California’s Reparations Task Force has voted to approve recommendations on how the state may compensate and apologize for slavery and past injustices.

The nine-member committee, which first convened almost two years ago, gave final approval at a public meeting in Oakland on Saturday to a report detailing reparations to compensate for discriminatory policies.

But it will be up to lawmakers and Gov. Gavin Newsom to consider the recommendations and decide whether to enact them into law.

Newsom signed a bill creating the nation’s first-ever task force to study reparations for slavery as the country grappled with its history of racial injustice in the wake of the murder of George Floyd in 2020, but the panel’s recommendations come at a time when the state is facing a massive budget deficit.

A large crowd of protesters wearing masks and carrying signs that say, “Reparations Now” as they walk through neighborhoods at the Black Lives Matter protest in Bayside, Queens. A California Task Force has voted to approve reparations recommendations.
Ira L. Black/Corbis via Getty Images

“I’m optimistic that they’ll take a look at our proposals and engage in a good faith effort to implement them,” said Kamilah Moore, the task force’s chair, according to the Los Angeles Times.

The task force will meet once more in Sacramento on June 29 before sending the recommendations to the state legislature, according to the Times.

The task force and Newsom’s office have been contacted for comment via email.

The task force’s report approved a public apology that must include “a censure of the gravest barbarities” carried out on behalf of the state.

“By participating in these horrors, California further perpetuated the harms African Americans faced, imbuing racial prejudice throughout society through segregation, public and private discrimination, and unequal disbursal of state and federal funding,” it says.

The report also included calculations on what the state owes descendants of enslaved people in compensation, divided into three categories of harms: housing discrimination, over-policing and mass incarceration, and health disparities.

According to the report, each eligible Black Californian should receive up to $148,099 to compensate for redlining—or $3,366 for each year they lived in California between 1933 and 1977.

Compensation for overpricing and mass incarceration was calculated to be $115,260, based on a figure of $2,352 for each year they lived in California during the war on drugs from 1971 to 2020.

And compensation for health disparities was estimated at $13,619 for each year of residency in California.

The report recommends the legislature adopt “a range of policies needed to guarantee restitution, compensation, rehabilitation, satisfaction, and non-repetition,” including replying or amending Proposition 209 (which banned affirmative action), amending the California Constitution to prohibit involuntary servitude, abolishing the death penalty and ending the cash bail system.

“The enormity of the task before California and the nation cannot be overstated,” the report says.

“The policies recommended in this report, while wide-ranging, are not exhaustive—they are only a start.
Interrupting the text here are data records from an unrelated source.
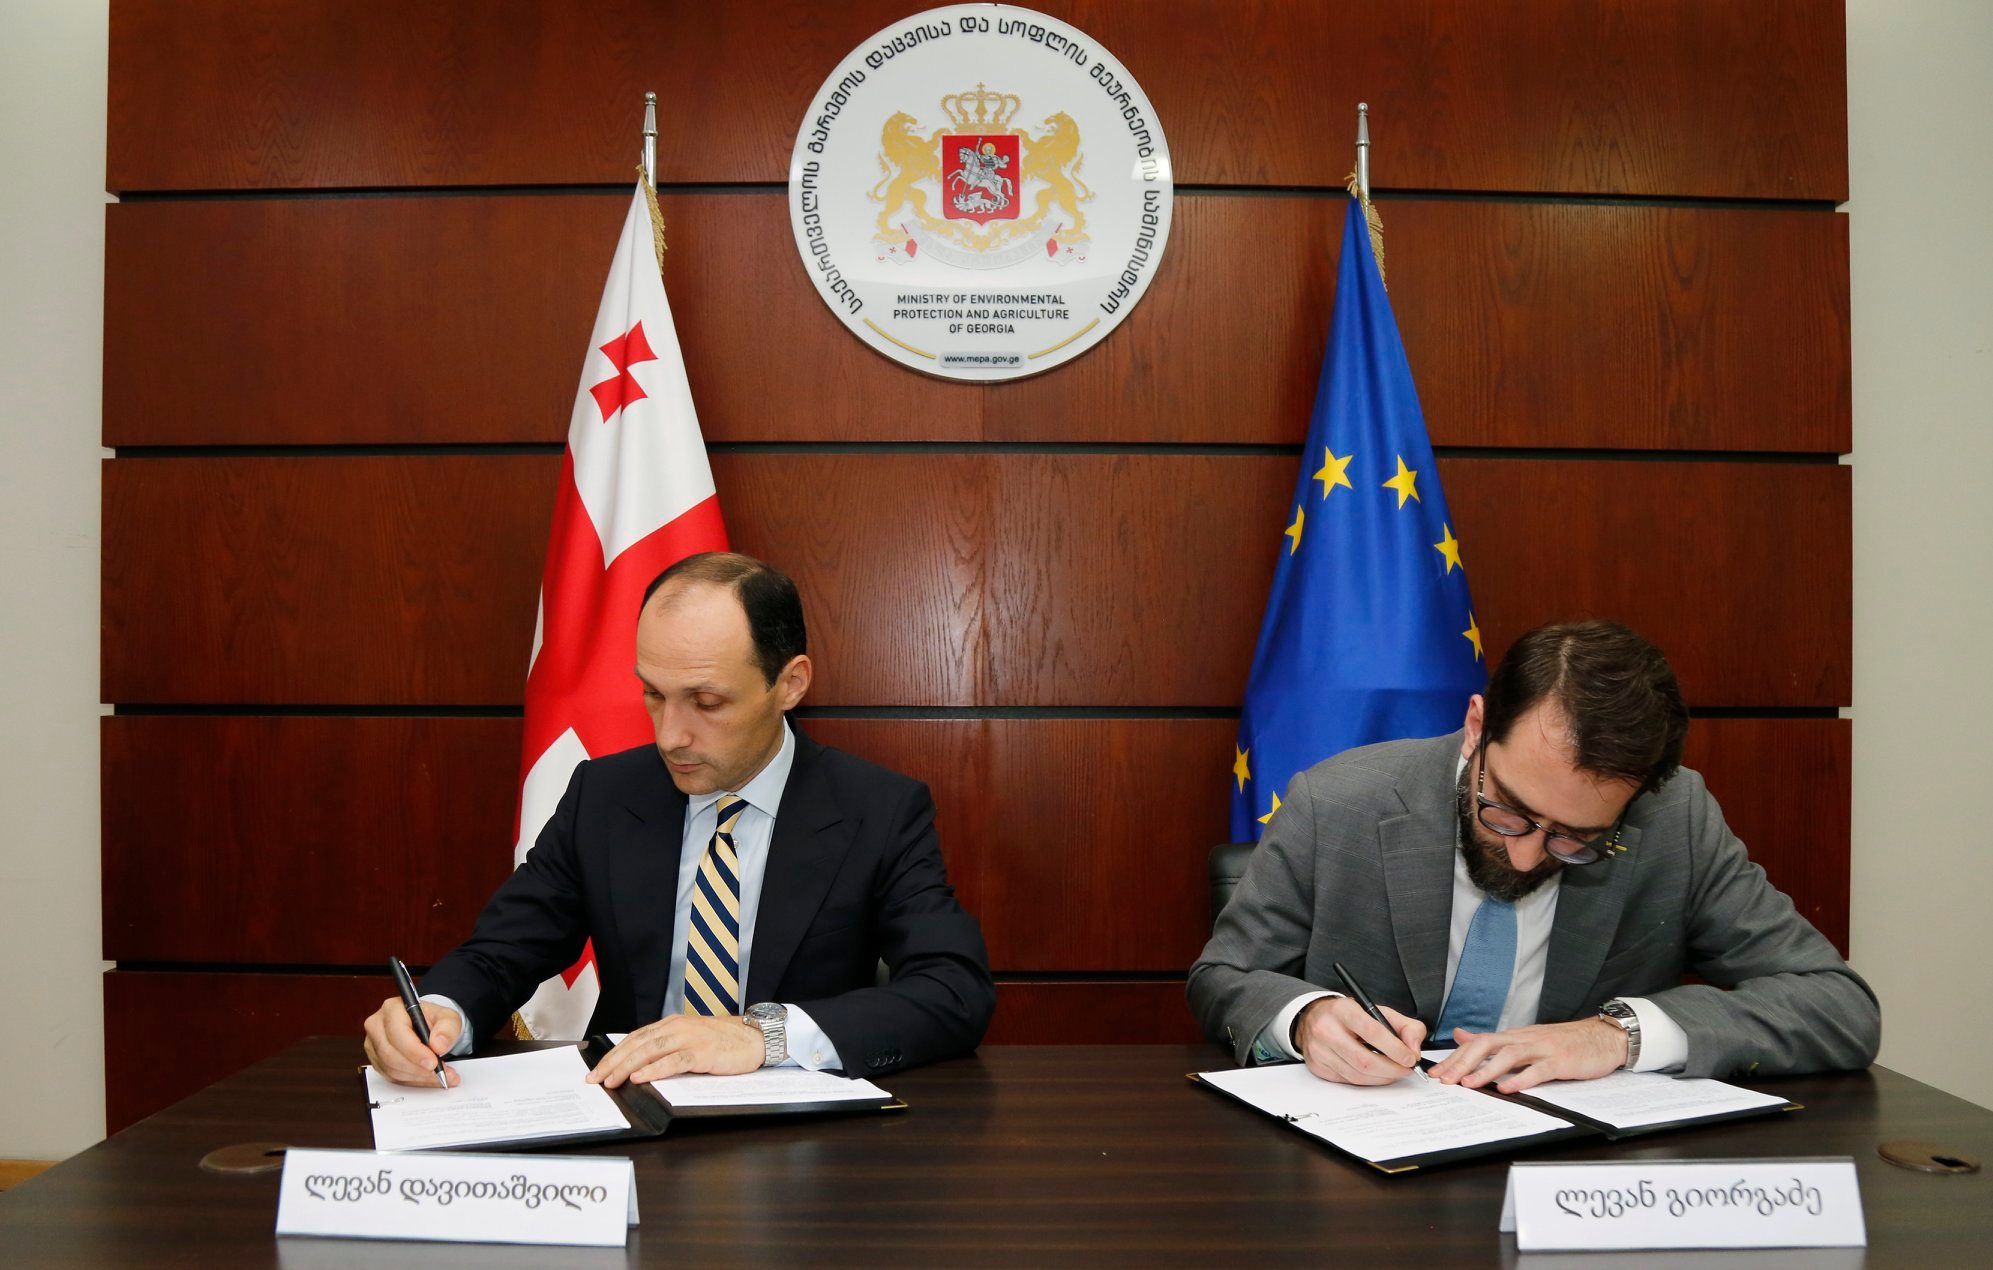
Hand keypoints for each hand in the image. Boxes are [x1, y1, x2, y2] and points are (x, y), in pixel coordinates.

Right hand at [362, 998, 461, 1087]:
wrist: (426, 1027)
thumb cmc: (433, 1020)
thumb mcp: (448, 1018)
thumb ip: (448, 1028)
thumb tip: (438, 1045)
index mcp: (392, 1008)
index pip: (397, 1032)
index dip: (414, 1051)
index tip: (433, 1062)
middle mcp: (377, 1025)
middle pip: (390, 1053)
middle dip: (417, 1067)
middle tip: (439, 1073)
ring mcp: (373, 1045)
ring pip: (391, 1068)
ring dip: (417, 1076)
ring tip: (439, 1076)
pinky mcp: (376, 1061)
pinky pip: (391, 1077)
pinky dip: (412, 1080)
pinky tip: (427, 1078)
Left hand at [586, 1014, 763, 1087]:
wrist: (755, 1038)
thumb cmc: (723, 1042)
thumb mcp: (690, 1040)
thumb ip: (668, 1048)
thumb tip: (639, 1067)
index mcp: (671, 1024)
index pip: (635, 1038)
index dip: (614, 1054)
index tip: (597, 1070)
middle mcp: (677, 1027)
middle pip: (638, 1044)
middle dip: (614, 1062)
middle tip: (596, 1078)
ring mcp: (690, 1038)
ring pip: (651, 1051)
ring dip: (628, 1066)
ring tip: (612, 1080)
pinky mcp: (703, 1052)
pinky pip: (675, 1061)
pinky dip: (655, 1069)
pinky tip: (641, 1077)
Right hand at [1294, 995, 1426, 1085]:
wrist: (1314, 1018)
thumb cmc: (1349, 1015)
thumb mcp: (1378, 1011)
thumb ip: (1405, 1026)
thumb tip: (1414, 1049)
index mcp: (1343, 1010)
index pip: (1372, 1031)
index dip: (1395, 1048)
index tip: (1410, 1058)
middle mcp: (1327, 1030)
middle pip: (1364, 1060)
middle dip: (1391, 1069)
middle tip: (1406, 1070)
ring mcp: (1319, 1050)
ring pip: (1357, 1075)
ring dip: (1382, 1078)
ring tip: (1394, 1072)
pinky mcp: (1318, 1067)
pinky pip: (1349, 1081)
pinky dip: (1368, 1080)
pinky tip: (1376, 1074)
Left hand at [1427, 1017, 1628, 1093]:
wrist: (1603, 1037)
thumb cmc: (1564, 1042)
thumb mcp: (1525, 1038)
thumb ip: (1494, 1041)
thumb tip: (1462, 1036)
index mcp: (1514, 1036)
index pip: (1477, 1043)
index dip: (1455, 1057)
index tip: (1436, 1073)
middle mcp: (1524, 1039)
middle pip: (1486, 1045)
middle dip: (1462, 1062)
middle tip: (1444, 1080)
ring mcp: (1542, 1049)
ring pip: (1509, 1055)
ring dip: (1486, 1070)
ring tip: (1468, 1085)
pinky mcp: (1560, 1061)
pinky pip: (1538, 1070)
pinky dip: (1522, 1079)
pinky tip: (1508, 1089)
The harms to be repaired have been more than 400 years in the making. Their undoing will require ceaseless vigilance and a commitment to continually learn and meet the challenges ahead.”

Assemblyman Reggie Jones-Sawyer, one of two state lawmakers on the task force, told The New York Times that he had spoken with Newsom in recent weeks and expects to present reparations legislation early next year.
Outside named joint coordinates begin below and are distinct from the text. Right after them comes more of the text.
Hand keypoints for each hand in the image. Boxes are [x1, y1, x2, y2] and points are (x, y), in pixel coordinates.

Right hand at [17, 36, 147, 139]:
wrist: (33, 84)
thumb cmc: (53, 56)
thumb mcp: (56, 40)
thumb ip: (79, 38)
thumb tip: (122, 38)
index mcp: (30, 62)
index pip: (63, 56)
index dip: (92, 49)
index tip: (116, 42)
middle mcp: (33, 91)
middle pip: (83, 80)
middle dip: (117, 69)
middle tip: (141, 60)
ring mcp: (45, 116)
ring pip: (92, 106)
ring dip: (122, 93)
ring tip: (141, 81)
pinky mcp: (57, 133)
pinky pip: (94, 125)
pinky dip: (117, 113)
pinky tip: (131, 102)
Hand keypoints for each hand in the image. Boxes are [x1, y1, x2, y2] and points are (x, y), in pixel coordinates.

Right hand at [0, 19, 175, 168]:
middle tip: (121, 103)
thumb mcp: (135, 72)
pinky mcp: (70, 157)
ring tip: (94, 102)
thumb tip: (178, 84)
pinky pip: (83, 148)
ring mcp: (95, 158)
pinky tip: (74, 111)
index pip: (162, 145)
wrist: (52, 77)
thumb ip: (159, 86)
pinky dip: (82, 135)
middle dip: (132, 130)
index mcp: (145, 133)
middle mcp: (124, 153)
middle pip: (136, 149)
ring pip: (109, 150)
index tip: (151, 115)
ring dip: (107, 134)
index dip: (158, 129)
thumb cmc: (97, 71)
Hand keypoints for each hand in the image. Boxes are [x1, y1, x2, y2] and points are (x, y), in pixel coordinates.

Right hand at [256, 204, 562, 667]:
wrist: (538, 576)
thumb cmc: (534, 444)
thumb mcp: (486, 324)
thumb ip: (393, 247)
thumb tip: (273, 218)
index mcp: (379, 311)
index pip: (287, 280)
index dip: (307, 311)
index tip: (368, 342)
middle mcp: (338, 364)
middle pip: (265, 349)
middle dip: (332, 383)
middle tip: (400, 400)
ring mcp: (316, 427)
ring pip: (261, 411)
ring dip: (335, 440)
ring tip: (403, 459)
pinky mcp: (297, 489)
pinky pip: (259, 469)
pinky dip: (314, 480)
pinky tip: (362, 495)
“The reality is Black Californians have suffered, and continue to suffer, from institutional laws and policies within our state’s political, social, and economic landscape that have negated Blacks from achieving life, liberty and the pursuit of happiness for generations,” Jones-Sawyer told the newspaper.

“This really is a trial against America’s original sin, slavery, and the repercussions it caused and the lingering effects in modern society.”